A costly delay: When bureaucracy threatens women’s lives
It is alarming that essential family planning commodities worth around $500,000 have sat at Ghana’s ports for more than two years.
These are not luxuries, they are life-saving supplies, donated by the United Nations Population Fund (UNFPA) to support women and families. Yet, bureaucratic delays have left them to rot while clinics face dwindling stocks.
Out of an initial $2.1 million consignment, 142 containers worth $1.6 million were eventually cleared after public outcry. The remainder, however, remains stuck.
Meanwhile, national and regional medical stores are running low, leaving clinics at risk of running out of contraceptives women rely on. Some products are even nearing expiry.
Family planning is among the most cost-effective tools to reduce maternal mortality.

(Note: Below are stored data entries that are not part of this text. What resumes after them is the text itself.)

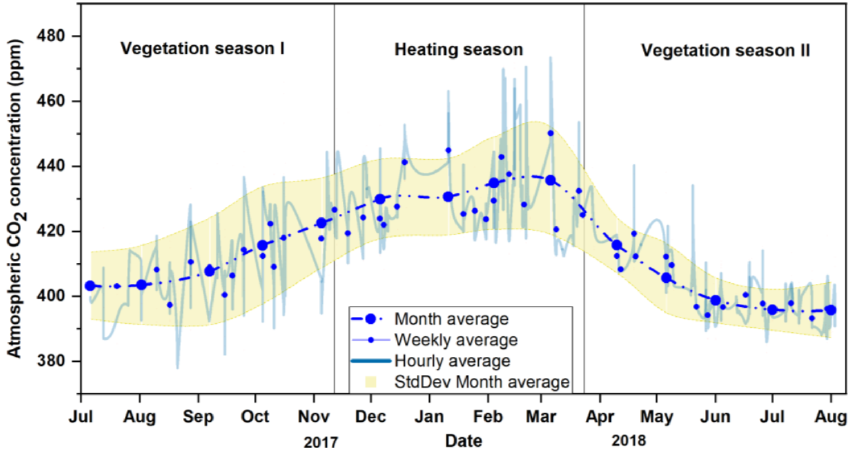
Figure 3. Seasonal patterns of the measured mean atmospheric CO 2 concentration in the sampling sites over the study period (vegetation I, heating, vegetation II, respectively) in July 2017–August 2018. A city-wide average for CO 2 was computed by averaging daily values across all sites. Error areas indicate the standard deviation (2 σ ) of the means.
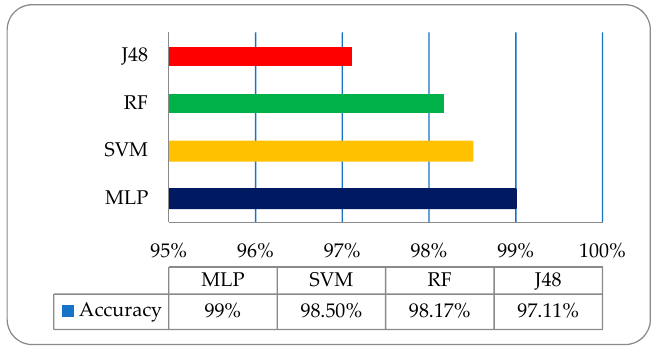
Figure 8. The overall accuracy graph of the employed ML classifiers on the fused dataset.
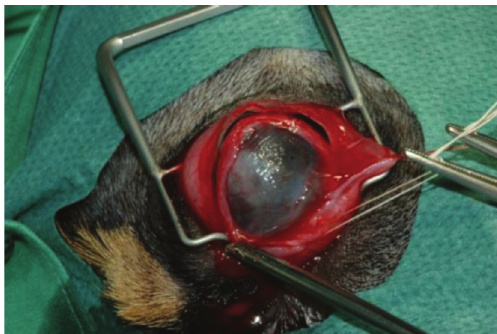
Figure 3: Perilimbal perforating scleral incision as preparation for implantation of intraocular silicone prosthesis.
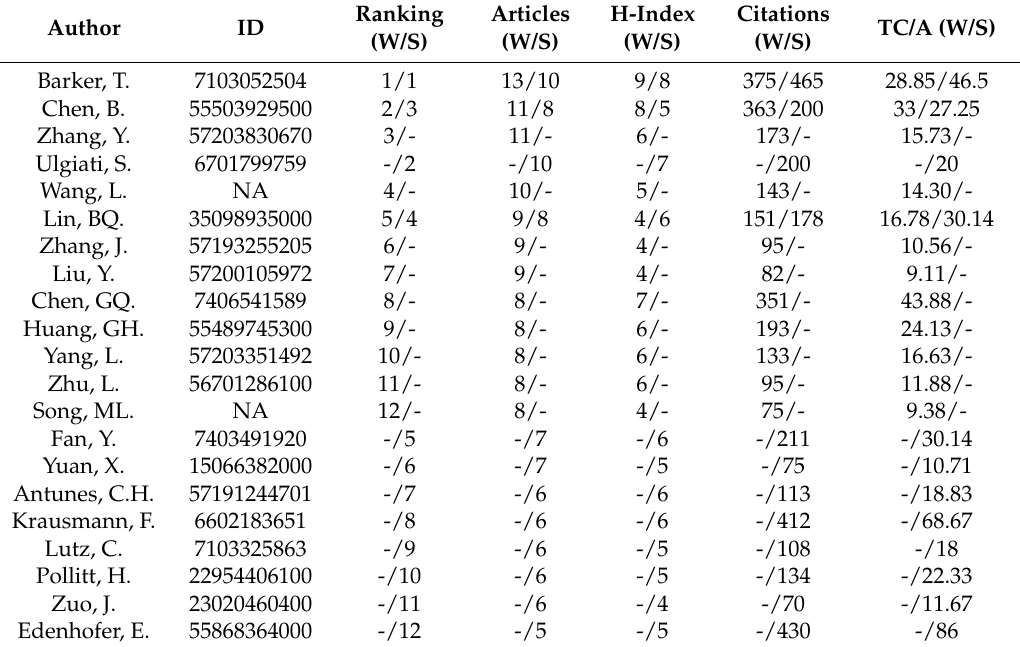
Table 5. Distribution of articles by author (Web of Science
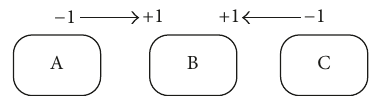
a +1 (if it empty) but that leaves open which neighbor is the sender. If it chooses one (by some rules), it must inform the neighbors so they will adjust their states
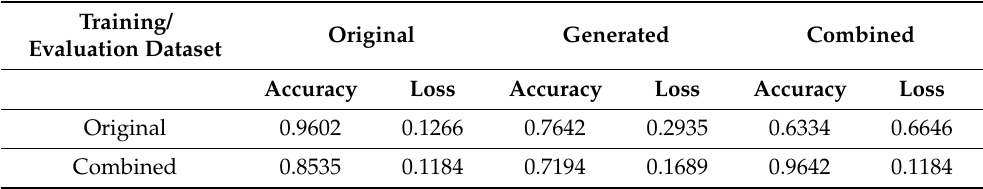
Table 7. Accuracy and loss results for different trained model of the NN classifier and three different evaluation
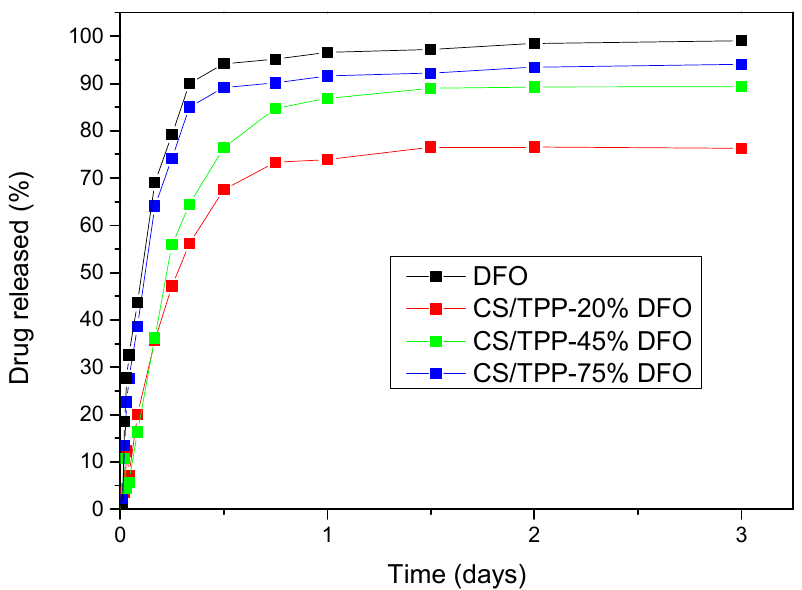
Figure 8. Kinetics of DFO release from CS nanoparticles (NPs) with variable DFO content.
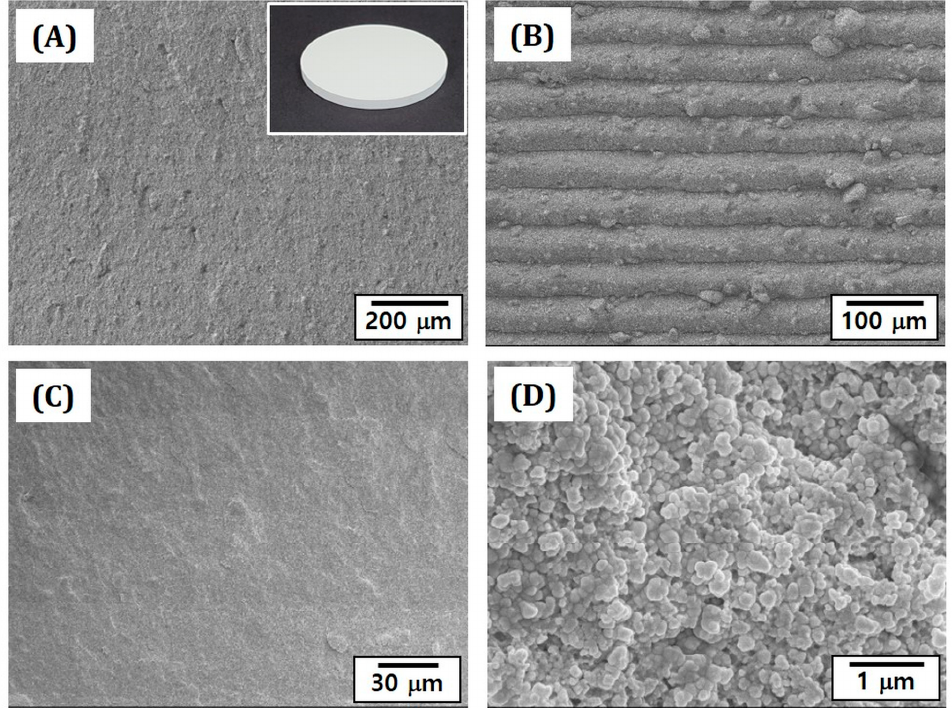
Figure 8. Representative FE-SEM images showing free surfaces ( A , B ) and fracture surfaces ( C , D ) of as-manufactured 4Y-PSZ disk in the building direction. The inset in Figure 8 ( A ) shows representative optical image of the as-manufactured 4Y-PSZ disk (diameter = 14.4 mm).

Ghana’s maternal mortality ratio stands at 310 deaths per 100,000 live births.
When women cannot access contraception, unintended pregnancies increase, unsafe abortions rise, and gains in sexual and reproductive health are reversed. Yet, supplies sit idle, while citizens pay the price for administrative failure.
Civil society groups, including the Ghana CSOs Platform on SDGs, have warned that providers are forced to rely on short-term methods, or clients must pay out-of-pocket for long-term options.

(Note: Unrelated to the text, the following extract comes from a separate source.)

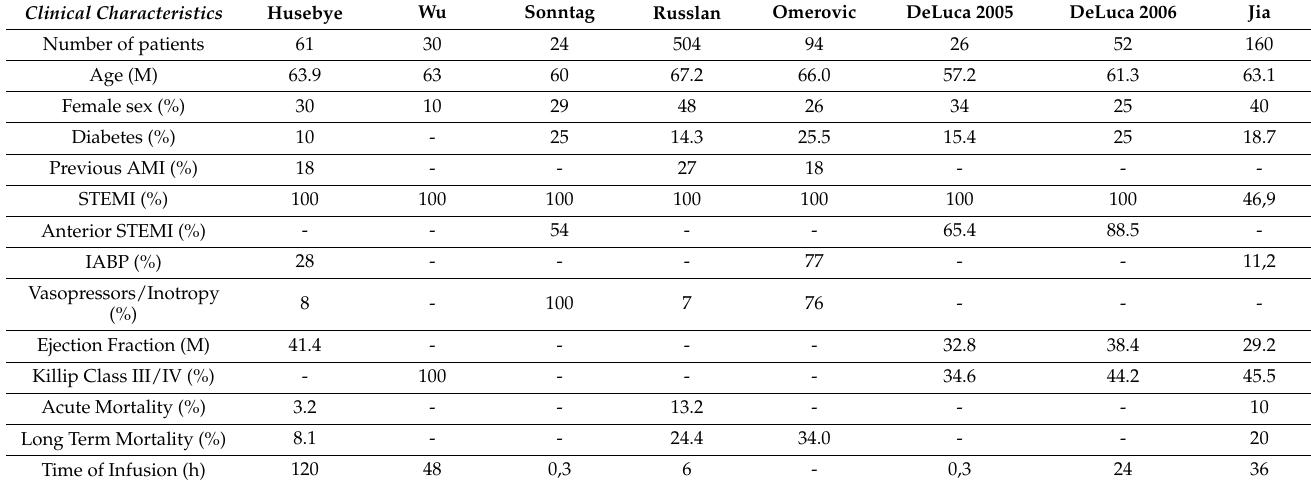
Table 3. Population clinical characteristics of studies involved in meta-analysis.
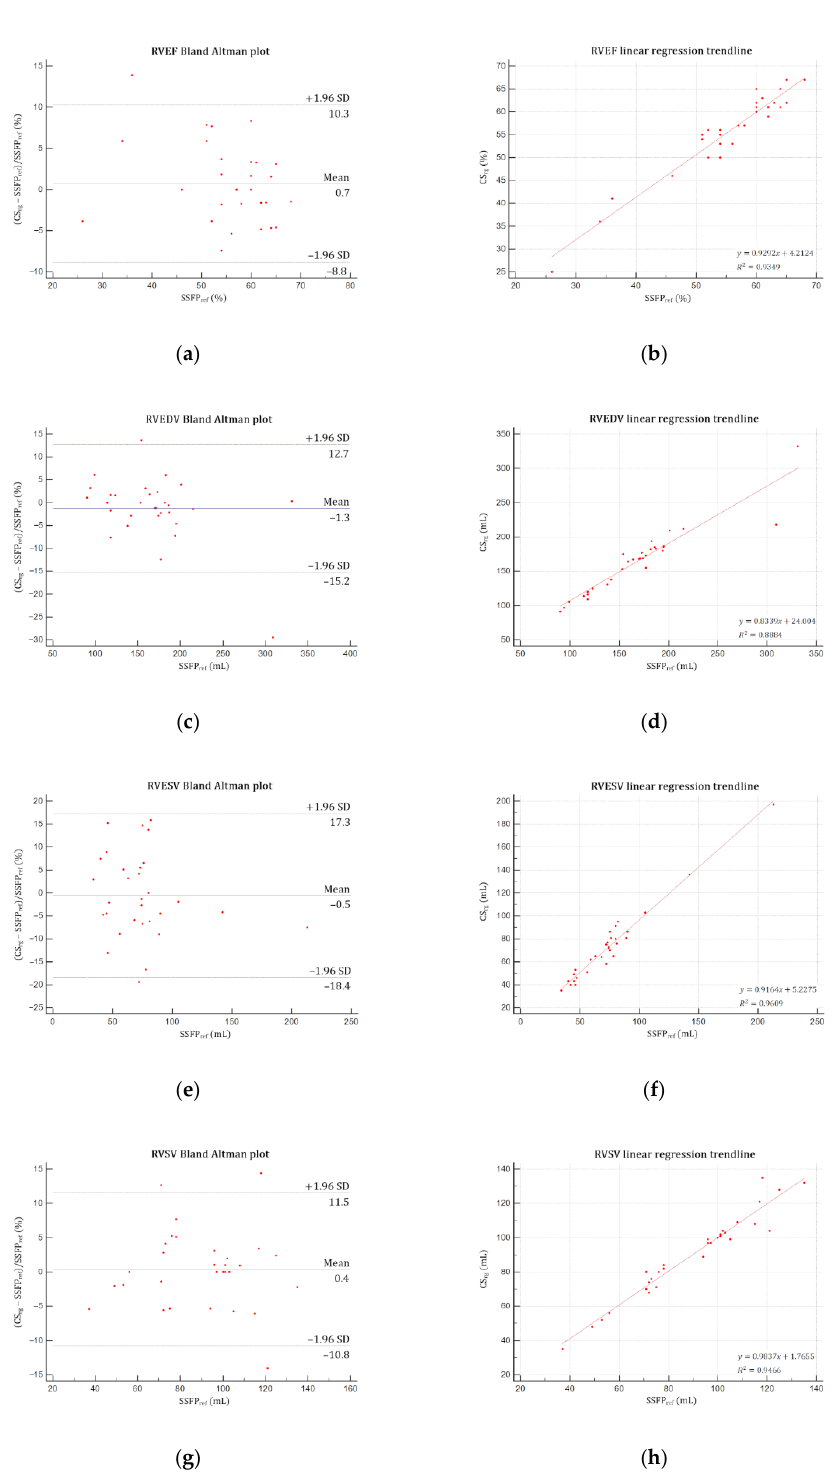
Figure 5. Bland–Altman plots and linear regression trendlines applied to right ventricular functional parameters quantifications. Left column: Bland-Altman plots for ( a ) RVEF, ( c ) RVEDV, ( e ) RVESV, and ( g ) RVSV. Solid blue lines are the mean differences between parameters measured with SSFP ref and CS rg sequences and dashed red lines are the 95% limits of agreement. Right column: linear regression trend lines for ( b ) RVEF, ( d ) RVEDV, ( f ) RVESV, and ( h ) RVSV. Abbreviations: SSFP ref , reference steady-state free precession; CS rg , retrogated compressed sensing; SD, standard deviation; RVEF, right ventricular ejection fraction; RVEDV, right ventricular end-diastolic volume; RVESV, right ventricular end-systolic volume; RVSV, right ventricular stroke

This undermines informed choice and quality of care, while creating unnecessary financial burdens for women and families.

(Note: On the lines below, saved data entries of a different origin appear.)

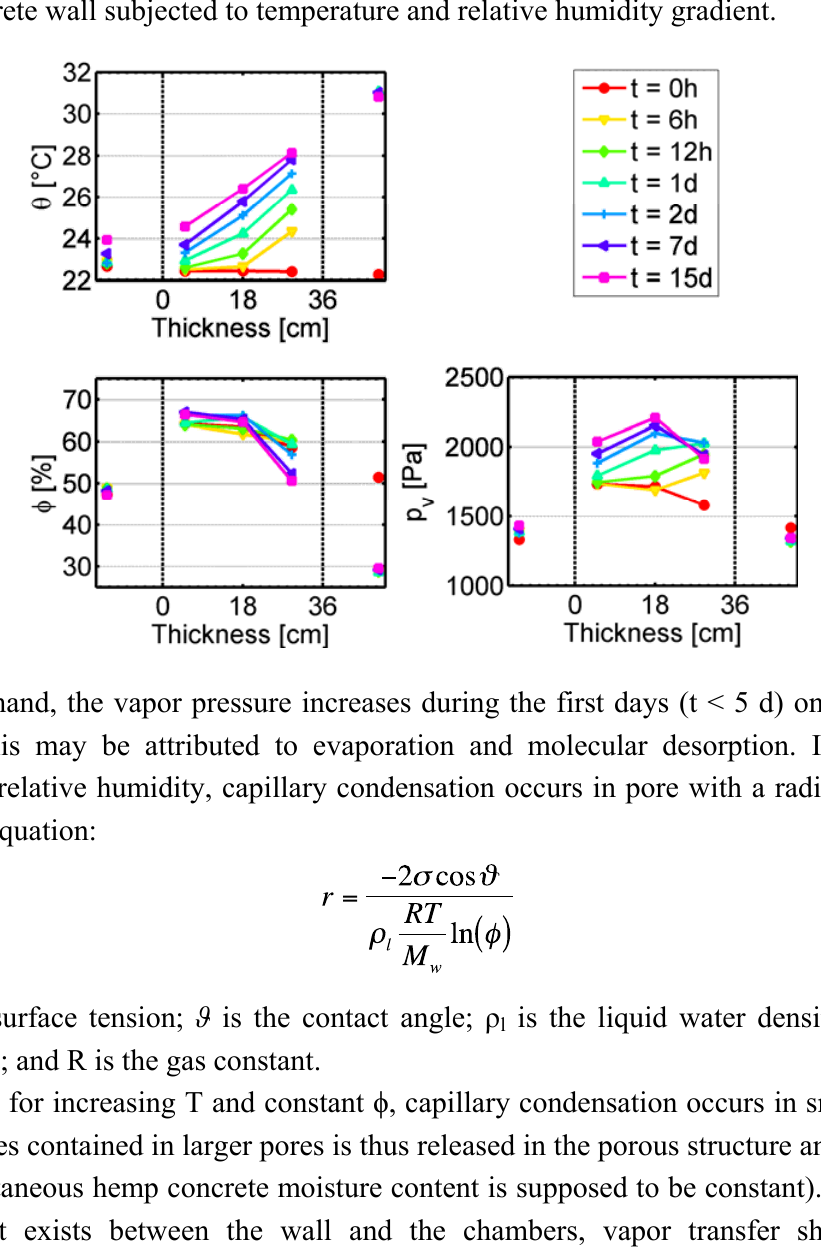
Figure 6. Spatial response in θ , ϕ and p at t = 0, 0.25, 0.5, 1, 2, 7 and 15 days of uncoated v hemp concrete wall subjected to temperature and relative humidity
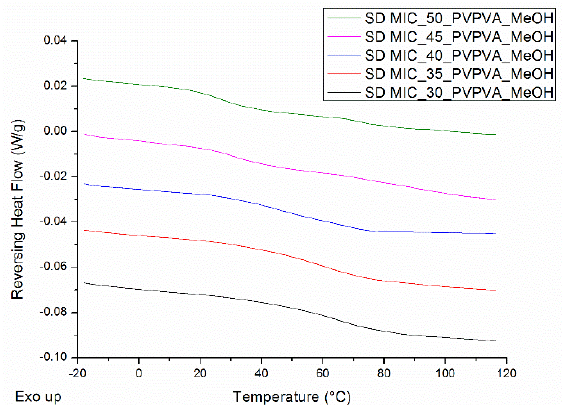
Figure 9. mDSC thermograms of spray dried (SD) MIC-PVP-VA systems, with drug loadings from 30% (black) to 50% (green) by intermediate steps of 5%. The RHF signals are shown as arbitrary units.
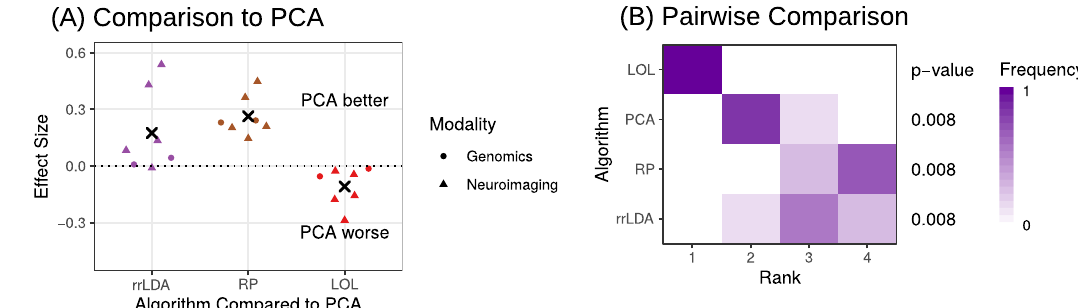
Fig. 3 Comparing various dimensionality reduction algorithms on two real datasets: neuroimaging and genomics. A Beeswarm plots show the classi fi cation performance of each technique with respect to PCA at the optimal number of embedding dimensions, the number of embedding dimensions with the lowest misclassi fi cation rate. Performance is measured by the effect size, de fi ned as κ ( LDA ∘ PCA ) − κ ( LDA ∘ embed), where κ is Cohen ’ s Kappa, and embed is one of the embedding techniques compared to PCA . Each point indicates the performance of PCA relative the other technique on a single dataset, and the sample size-weighted average effect is indicated by the black “ x. ” LOL always outperforms PCA and all other techniques. B Frequency histograms of the relative ranks of each of the embedding techniques on each dataset after classi fi cation, where a 1 indicates the best relative classi fi cation performance and a 4 indicates the worst relative classi fi cation performance, after embedding with the technique indicated. Projecting fi rst with LOL provides a signi fi cant improvement over competing strategies (Wilcoxon signed-rank test, n = 7, p value = 0.008) on all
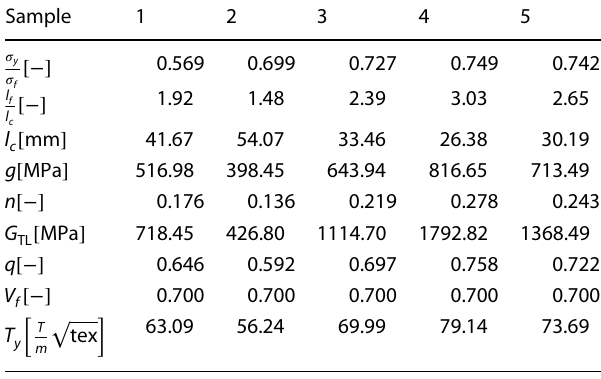
Table 9 Critical length of yarn samples 1–5 and according param- eters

The government’s recent directive to the Ministries of Finance and Health to clear the stock is welcome, but directives alone are insufficient.
Immediate clearance and distribution of the remaining supplies must happen.
Contingency measures are also needed to prevent future stock-outs, alongside a review of import classification systems for health commodities and a commitment to domestic financing for family planning.
This is about more than contraceptives. It is about institutional accountability and whether public systems can be trusted to act in citizens’ best interests.
Nearly two years of inaction demonstrates a troubling tolerance for bureaucratic failure, a failure that directly threatens the health and lives of women.
The Ghanaian Times urges Ghanaians to demand action. Every citizen who believes in women’s right to plan their families, and in the right to hold institutions accountable, must speak out.
The remaining supplies must be cleared and distributed without delay. The system must be fixed.
Ghana cannot afford to normalise delays that cost lives. Immediate action is not optional, it is a moral and national imperative.